Evaluate Pandas DataFrame against two string values

And as Ed Chum points out, you could use the isin method:

table['cond5'] = table['OPINION'].isin(['buy', 'neutral'])

isin checks for exact equality. Perhaps that would be easiest and most readable.

To fix

table["cond5"] = table.OPINION == "buy" or table.OPINION == "neutral"

use

table["cond5"] = (table['OPINION'] == "buy") | (table['OPINION'] == "neutral")

The parentheses are necessary because | has higher precedence (binding power) than ==.

x or y requires x and y to be booleans.

(table['OPINION'] == "buy") or (table['OPINION'] == "neutral")

raises an error since Series can no be reduced to a single boolean value.

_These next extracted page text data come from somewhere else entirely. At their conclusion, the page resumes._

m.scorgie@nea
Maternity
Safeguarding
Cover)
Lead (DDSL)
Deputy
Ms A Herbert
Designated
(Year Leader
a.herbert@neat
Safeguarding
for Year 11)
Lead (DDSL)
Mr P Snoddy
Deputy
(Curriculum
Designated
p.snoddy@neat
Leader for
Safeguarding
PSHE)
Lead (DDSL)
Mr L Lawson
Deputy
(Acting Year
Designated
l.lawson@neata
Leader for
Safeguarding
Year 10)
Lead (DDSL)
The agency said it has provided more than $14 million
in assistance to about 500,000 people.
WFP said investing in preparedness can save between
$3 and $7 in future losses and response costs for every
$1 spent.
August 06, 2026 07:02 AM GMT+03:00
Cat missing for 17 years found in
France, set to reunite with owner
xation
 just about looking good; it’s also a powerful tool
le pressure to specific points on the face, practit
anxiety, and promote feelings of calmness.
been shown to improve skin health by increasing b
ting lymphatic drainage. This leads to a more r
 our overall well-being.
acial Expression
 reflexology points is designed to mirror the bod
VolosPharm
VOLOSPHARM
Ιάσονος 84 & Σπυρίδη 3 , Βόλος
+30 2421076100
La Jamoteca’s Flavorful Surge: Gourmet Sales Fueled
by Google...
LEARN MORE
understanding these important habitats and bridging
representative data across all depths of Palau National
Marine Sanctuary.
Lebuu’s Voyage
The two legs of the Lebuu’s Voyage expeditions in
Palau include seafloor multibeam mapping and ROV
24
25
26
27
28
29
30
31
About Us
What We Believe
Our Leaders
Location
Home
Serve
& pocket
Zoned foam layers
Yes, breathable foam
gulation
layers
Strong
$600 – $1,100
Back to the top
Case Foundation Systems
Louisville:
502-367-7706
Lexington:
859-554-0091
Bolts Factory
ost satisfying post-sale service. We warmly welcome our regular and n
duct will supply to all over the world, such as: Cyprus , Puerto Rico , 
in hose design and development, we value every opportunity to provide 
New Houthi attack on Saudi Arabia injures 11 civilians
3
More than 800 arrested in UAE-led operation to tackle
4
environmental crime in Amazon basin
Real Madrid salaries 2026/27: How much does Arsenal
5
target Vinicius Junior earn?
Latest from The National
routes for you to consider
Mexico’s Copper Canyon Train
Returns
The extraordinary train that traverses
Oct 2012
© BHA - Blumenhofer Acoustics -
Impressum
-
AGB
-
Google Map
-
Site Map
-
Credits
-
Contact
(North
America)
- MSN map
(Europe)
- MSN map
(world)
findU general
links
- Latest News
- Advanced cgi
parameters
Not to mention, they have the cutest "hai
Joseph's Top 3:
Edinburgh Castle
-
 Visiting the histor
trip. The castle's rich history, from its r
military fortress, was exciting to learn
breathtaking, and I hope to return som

So instead use the logical-or operator |, which takes the or of the values in the Series element-wise.

Another alternative is

import numpy as np
table["cond5"] = np.logical_or.reduce([(table['OPINION'] == val) for val in ('buy', 'neutral')])

which might be useful if ('buy', 'neutral') were a longer tuple.

Yet another option is to use Pandas' vectorized string method, str.contains:

table["cond5"] = table['OPINION'].str.contains(r'buy|neutral')

str.contains performs a regex search for the pattern r'buy|neutral' in a Cythonized loop for each item in table['OPINION'].

Now how to decide which one to use? Here is a timeit benchmark using IPython:

In [10]: table = pd.DataFrame({'OPINION':np.random.choice(['buy','neutral','sell',''], size=10**6)})

In [11]: %timeit (table['OPINION'] == "buy") | (table['OPINION'] == "neutral")
10 loops, best of 3: 121 ms per loop

In [12]: %timeit np.logical_or.reduce([(table['OPINION'] == val) for val in ('buy', 'neutral')])
1 loops, best of 3: 204 ms per loop

In [13]: %timeit table['OPINION'].str.contains(r'buy|neutral')
1 loops, best of 3: 474 ms per loop

In [14]: %timeit table['OPINION'].isin(['buy', 'neutral'])
10 loops, best of 3: 40 ms per loop

So it looks like isin is fastest.